If I was diagnosed with a terminal disease and given only a few months to live, I would let myself finally convey my love for the things I truly love. I would allow myself to prattle regarding all the subjects I love without the trepidation of judgement or abnormal stares. I would let myself eat every food I enjoy without feeling any uncertainty or the burning gazes around me. I would let myself speak up and communicate my true opinions through my own words, and I wouldn’t feel culpable as others scrutinized me. I would stop worrying about melding in with others, and I would let myself perceive the emotions that I truly feel. I would begin looking people in the eyes, and I would start smiling more. I want everyone to think of me as a fond memory before I depart. I would want everyone to think of me as the little girl who always used to beam. I never want them to remember my bitter personality; I don’t want them to ruminate on me negatively or view me in a light that models me as a sorrowful memory to reminisce about.

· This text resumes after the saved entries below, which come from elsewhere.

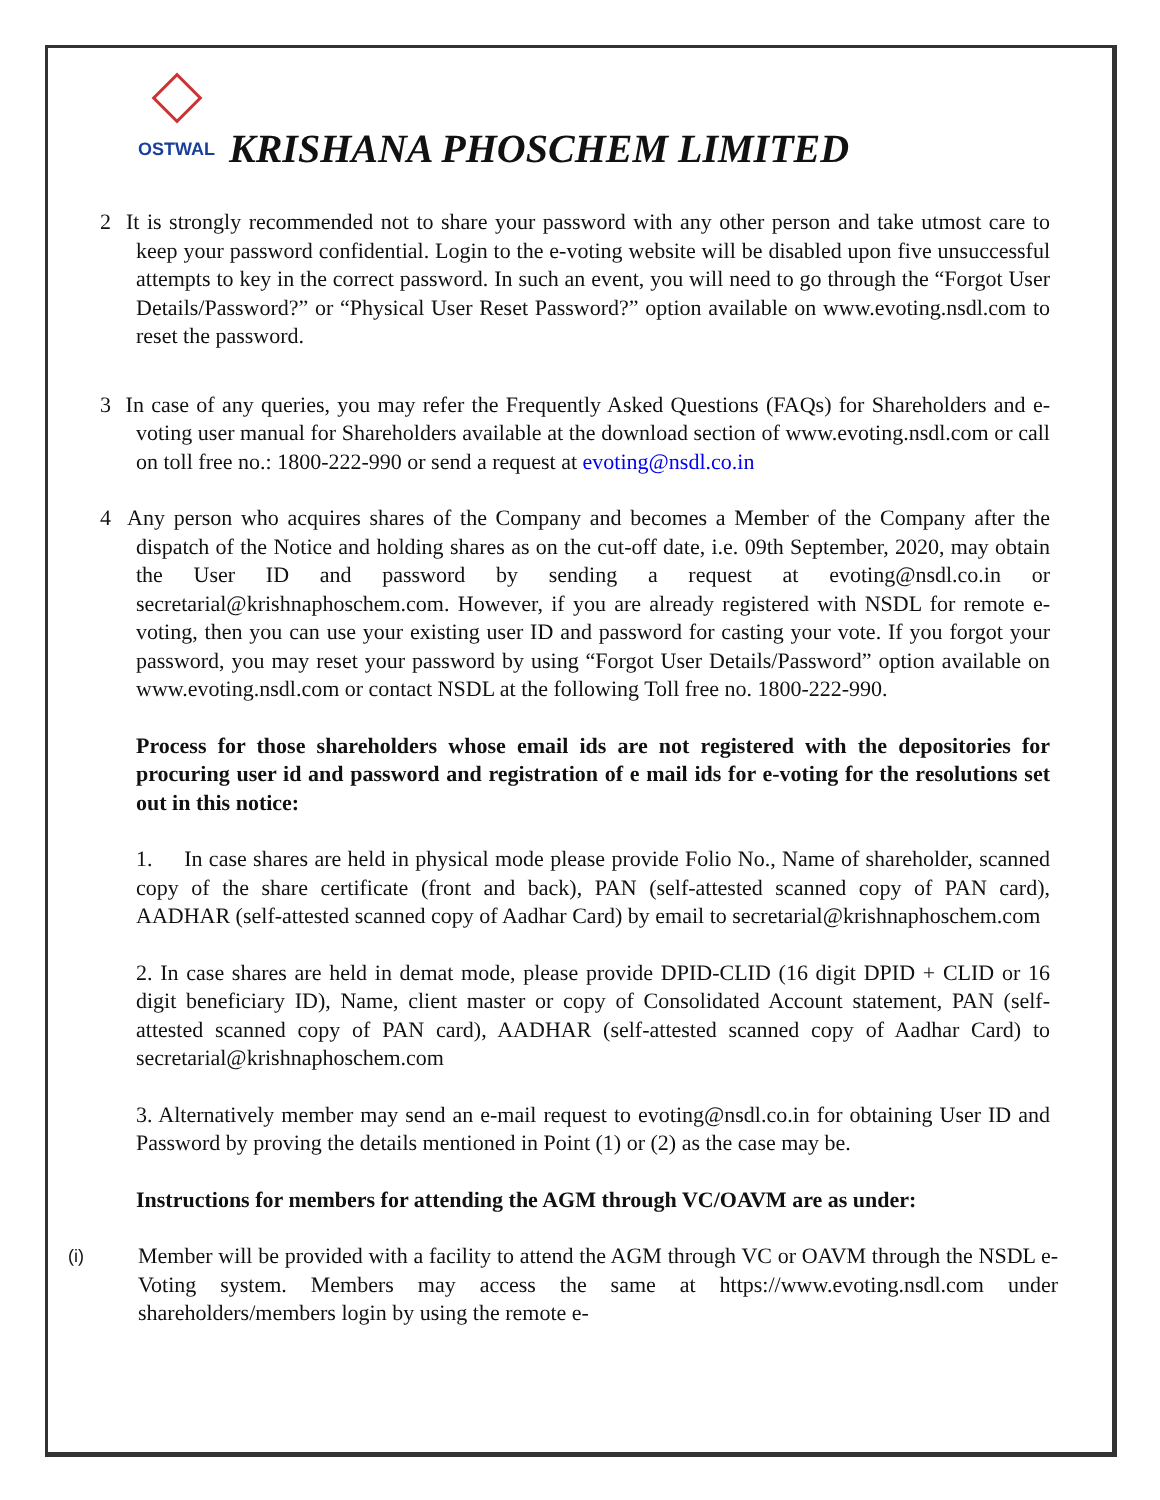OSTWAL
KRISHANA PHOSCHEM LIMITED
2 It is strongly recommended not to share your password with any other person and take utmost care to keep your password confidential. Login to the e-voting website will be disabled upon five unsuccessful attempts to key in the correct password. In such an event, you will need to go through the “Forgot User Details/Password?” or “Physical User Reset Password?” option available on www.evoting.nsdl.com to reset the password.
3 In case of any queries, you may refer the Frequently Asked Questions (FAQs) for Shareholders and e-voting user manual for Shareholders available at the download section of www.evoting.nsdl.com or call on toll free no.: 1800-222-990 or send a request at evoting@nsdl.co.in
4 Any person who acquires shares of the Company and becomes a Member of the Company after the dispatch of the Notice and holding shares as on the cut-off date, i.e. 09th September, 2020, may obtain the User ID and password by sending a request at evoting@nsdl.co.in or secretarial@krishnaphoschem.com. However, if you are already registered with NSDL for remote e-voting, then you can use your existing user ID and password for casting your vote. If you forgot your password, you may reset your password by using “Forgot User Details/Password” option available on www.evoting.nsdl.com or contact NSDL at the following Toll free no. 1800-222-990.
Process for those shareholders whose email ids are not registered with the depositories for procuring user id and password and registration of e mail ids for e-voting for the resolutions set out in this notice:
1. In case shares are held in physical mode please provide Folio No., Name of shareholder, scanned copy of the share certificate (front and back), PAN (self-attested scanned copy of PAN card), AADHAR (self-attested scanned copy of Aadhar Card) by email to secretarial@krishnaphoschem.com
2. In case shares are held in demat mode, please provide DPID-CLID (16 digit DPID + CLID or 16 digit beneficiary ID), Name, client master or copy of Consolidated Account statement, PAN (self-attested scanned copy of PAN card), AADHAR (self-attested scanned copy of Aadhar Card) to secretarial@krishnaphoschem.com
3. Alternatively member may send an e-mail request to evoting@nsdl.co.in for obtaining User ID and Password by proving the details mentioned in Point (1) or (2) as the case may be.
Instructions for members for attending the AGM through VC/OAVM are as under:
(i)
Member will be provided with a facility to attend the AGM through VC or OAVM through the NSDL e-Voting system. Members may access the same at https://www.evoting.nsdl.com under shareholders/members login by using the remote e-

In my last week, I don’t want to travel around the world or go on adventures with friends or family. I want to stay at home and surround myself with the people I love. I wouldn’t tell them about my upcoming demise because I don’t want to overwhelm anyone with such heavy emotions. I want my last days to be lightweight, filled with nothing but the familiar presence of people I love. I don’t want there to be any lingering tension or sorrow in the air whenever I speak, and I don’t want them to treat me any differently than they do now. I would stay with my family rather than isolating myself in my room, and I would listen to their bickering with a smile. Instead of having to maintain a routine, I would let myself flow through life without thinking all the time. I would take part in games outside with my family members instead of cooping myself in my room by myself all the time, and this time, I would actually try my hardest to win instead of letting opportunities slip through my fingers. Time passes by fast, and the last people I want to be around are my family because I haven’t been around them enough during the time I was alive and well. I would let myself finally accept comfort and affection without thinking any self deprecating thoughts, and I would let myself return the affection I receive. I never want them to think I didn’t love them because the truth is, if there was any reason to be afraid of death, it would be because I had to leave behind a family with people who truly loved me for who I was. During my last week, I would write letters to everyone. Not just for family, this time, I would also include friends and every other person who played a significant role in my life. I could write countless pages about my family, and I could thank them for eternity, but no words can describe how meaningful they are to me. I wouldn’t make my letters emotional or sorrowful, I would write about my fondest memories with each person, because every one of those situations changed my perspective on this world.
On my last day, I would wake up before sunrise to watch it rise. Every single second mattered now, and I couldn’t let it go to waste. I would finally eat a healthy and full breakfast for once, and I would deliberately enjoy the flavor of every item on my plate. I would spend my day writing, which was one of my first loves when I first bloomed into this world. I would tell my mom, “I love you,” after years, and I would tell my sister how grateful I am to have her by my side. I would listen to whatever my brother told me to do, and I would finish my food whenever my dad served it to me. I don’t want to do anything special or quirky on my last day, I just want to be myself, and I want to tell the people I love my true feelings through real words and not just words written on paper. I would take a lot of pictures with my family, which I know they would find odd because I hate taking photos, but I think I should be remembered as an important memory. I would text my friends and let them know how grateful I was to have them in this lifetime, but I know they would be confused because I don’t do that very often anymore. On my last night, I want to go outside and lie on the grass to stargaze. I want my most treasured memory about this world to be the sky, the stars, and the moon. I always wanted someone to stargaze with, but if not, I want to experience it by myself. Later, when I’m lying in bed with my sister beside me, I would tell her how I want to be buried and remembered, but I know she’ll stare at me with a questioning look, and I will make a joke out of my own words. As my eyes closed, I would fade away with a smile on my face. The light around me will fade, and in a matter of seconds, I will be nothing but a soon-to-be distant memory to everyone. The day I awaited as a child once would arrive, and I would want nothing but to go back and tell myself to enjoy the life she had because it would fade into nothing but darkness one day. But she would never feel any discontent; she would just fade away with a smile because she got to live such a great life in her lifetime.
Author’s Note:
This piece, in particular, was inspired by my regrets and my thoughts. Sometimes, I ponder what would happen if I departed any second, and nothing but my deepest regrets wander through my mind. I wanted to view what would happen if I were able to live a life by completing everything I wasn’t able to, because in this lifetime, it’s most likely not going to happen.